In 2011, former MP Jean Pierre Farrugia had prophetically warned that a loss in the 2013 election would result in ‘serious infighting leaving the PN in shambles’

Former PN MP Jean Pierre Farrugia
Former PN MP Jean Pierre Farrugia

Former Nationalist MP Jean Pierre Farrugia is calling for the creation of a new liberal democratic political movement after the PN’s third consecutive electoral drubbing.

Farrugia, who had also been president of the PN’s executive, had criticised the party’s shift to the right during the Gonzi administration and retired from politics after failing to get re-elected in the 2013 election.

Prophetically, Farrugia had warned Gonzi in an email sent in 2011, which was copied to the parliamentary group, that “losing heavily at the polls in three years could result in serious infighting leaving the PN in shambles”.

In a Facebook post after Saturday’s election Farrugia reacted to Labour’s resounding victory by calling on the thousands who “really believe in liberal democracy” and who “never trusted Labour’s autocracy” to form a new movement.

The aim of this movement according to the former MP is to prevent Malta from becoming a “one party state like Putin’s Russia.”

The former MP reached this conclusion after describing the crisis faced by the Nationalist Party as “an existential one”.  

According to the former MP, the PN reached its peak by winning 146,172 votes out of a total of 297,930 votes in the 2003 election by winning support from “those who never supported the PN” but supported EU membership.

“Today, after a political assassination and institutionalized corruption from 355,075 votes, the PN won 123,233 votes,” Farrugia wrote.

At the roots of the existential problem faced by the PN according to Farrugia is the “conservatism of the grass roots,” which he describes as “the struggle of their life.”

Farrugia, a popular family doctor from Floriana was one of the voices on the left of the Nationalist Party who loyally criticized the Gonzi administration.  

Speaking to MaltaToday in 2009 he called on his party to stop and think of its identity, after so many years in government. “Unfortunately, this soul searching isn’t going on,” he warned.

He insisted at the time that the soul-searching exercise had even been made more urgent by the global economic downturn “because it is in moments like these that the people can really judge the party’s social credentials.” While describing himself as a “Christian democrat” he also insisted that the party should not be confessional.

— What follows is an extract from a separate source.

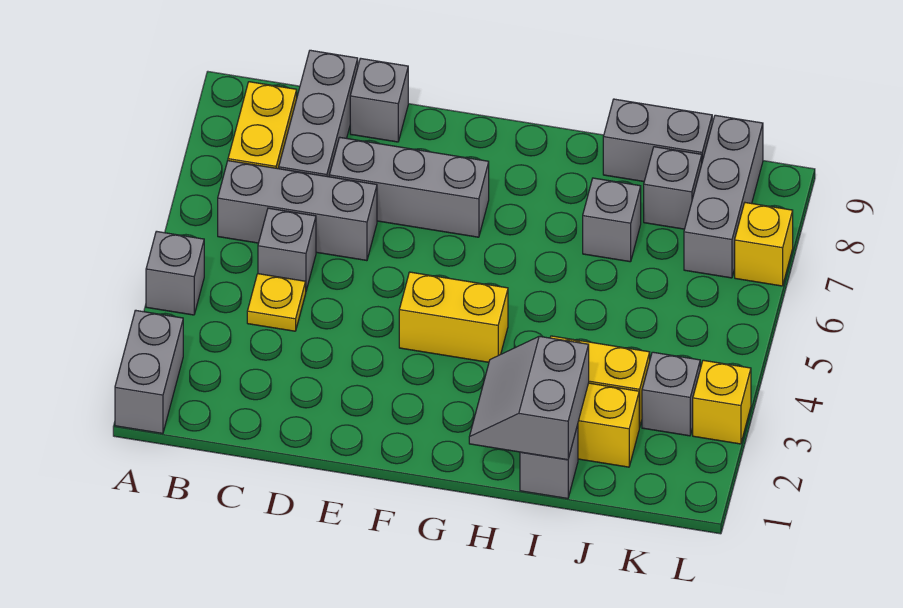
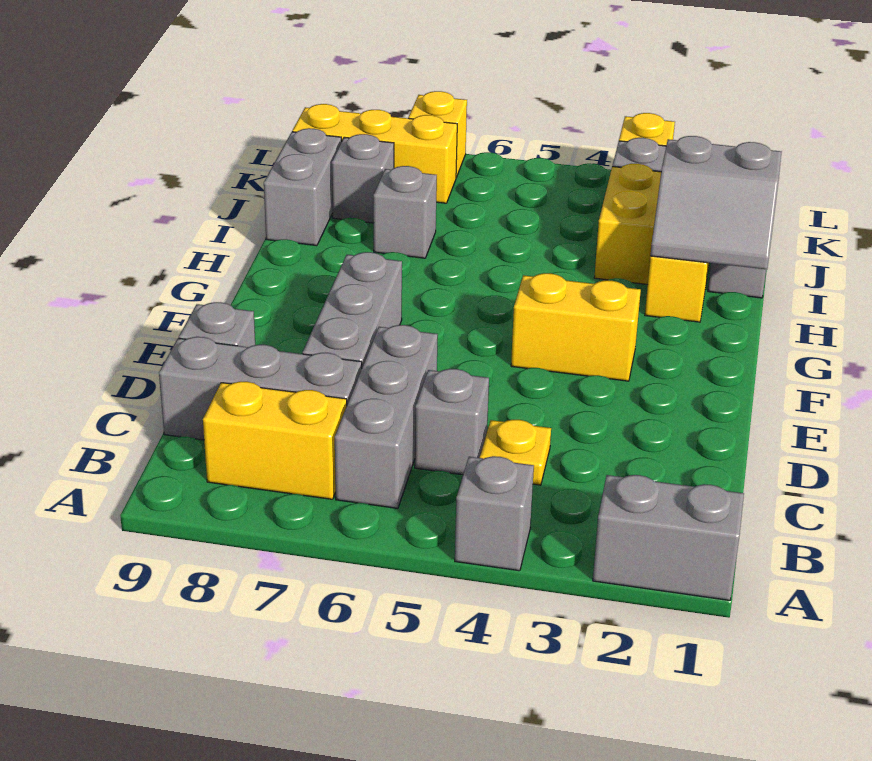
yellow 1x2 brick [399,272,508,362] -> yellow 1x2 brick turned to [511,273,641,381]
grey 1x3 brick [684,115,763,278] -> yellow 1x3 brick [292,104,457,203]

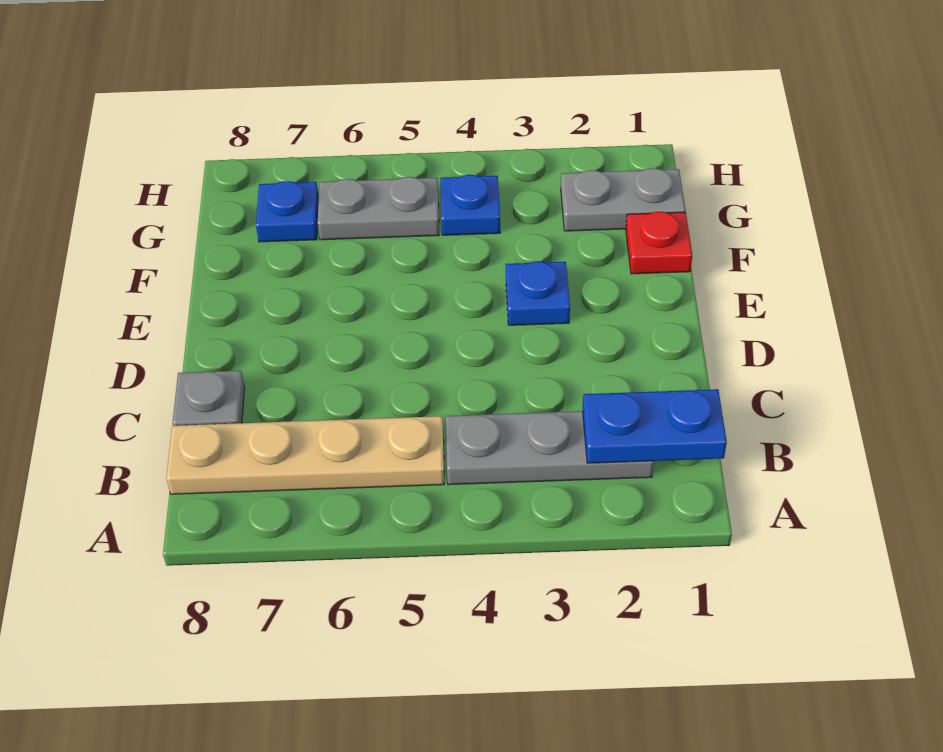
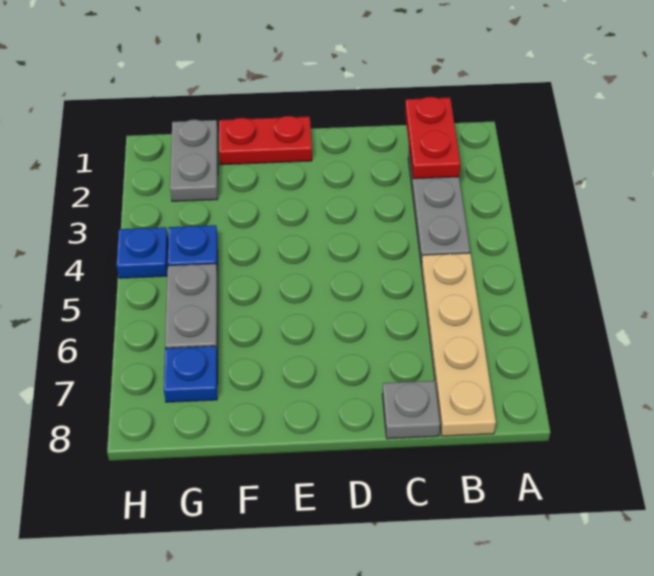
blue 1x2 plate [582,389,727,463] -> red 1x2 plate [405,97,460,179]
blue 1x1 plate [506,262,570,325] -> blue 1x1 plate moved to [117,227,168,278]
red 1x1 plate [626,212,692,274] -> red 1x2 plate [219,116,312,165]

“I am a Christian Democrat and a Catholic. But I am not a Christian Democrat because I am a Catholic. I am a Christian Democrat because I believe that through politics one should give equal opportunities to all… adhering to moral conservatism does not make the Nationalist Party a Christian-democratic party,” Farrugia had said.

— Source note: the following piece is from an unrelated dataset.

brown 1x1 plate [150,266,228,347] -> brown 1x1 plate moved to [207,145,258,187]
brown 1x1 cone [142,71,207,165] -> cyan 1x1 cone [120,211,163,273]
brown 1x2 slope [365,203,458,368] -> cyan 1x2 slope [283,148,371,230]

During the tumultuous Gonzi legislature, Farrugia had criticized the €600 weekly increase in ministers’ salaries and the subsequent increase in MPs' honoraria, noting that this was done one month after he was told that there was no money to increase the supplementary aid to families in need.

Farrugia had also chaired a parliamentary committee on IVF, which had proposed embryo freezing, an option, which was later, ruled out by the conservative administration.

 “There is always human life but one cannot compare an embryo to a 24-week foetus whose features are fully recognizable,” Farrugia said in an interview with MaltaToday.

In the same interview Farrugia denounced the “shift to the right which has rendered the Nationalist Party unrecognisable”. When asked whether the Nationalist Party is the same party it was in the past, he had replied with an emphatic and painful “no”.

“When resigning from the party three years ago Carmel Cacopardo said that he could not recognise the party anymore. I am still hoping that it will recover its identity. I understand that the party is a broad church but we can’t forget those values which shaped our party,” Farrugia had said.

The former MP is now calling for a new political movement that breaks away from the PN’s conservativism and which could posit itself as an alternative to the Labour Party.

Whether his appeal will fall on fertile ground remains to be seen but it joins the many voices within and outside the PN that are calling for a radical shake up.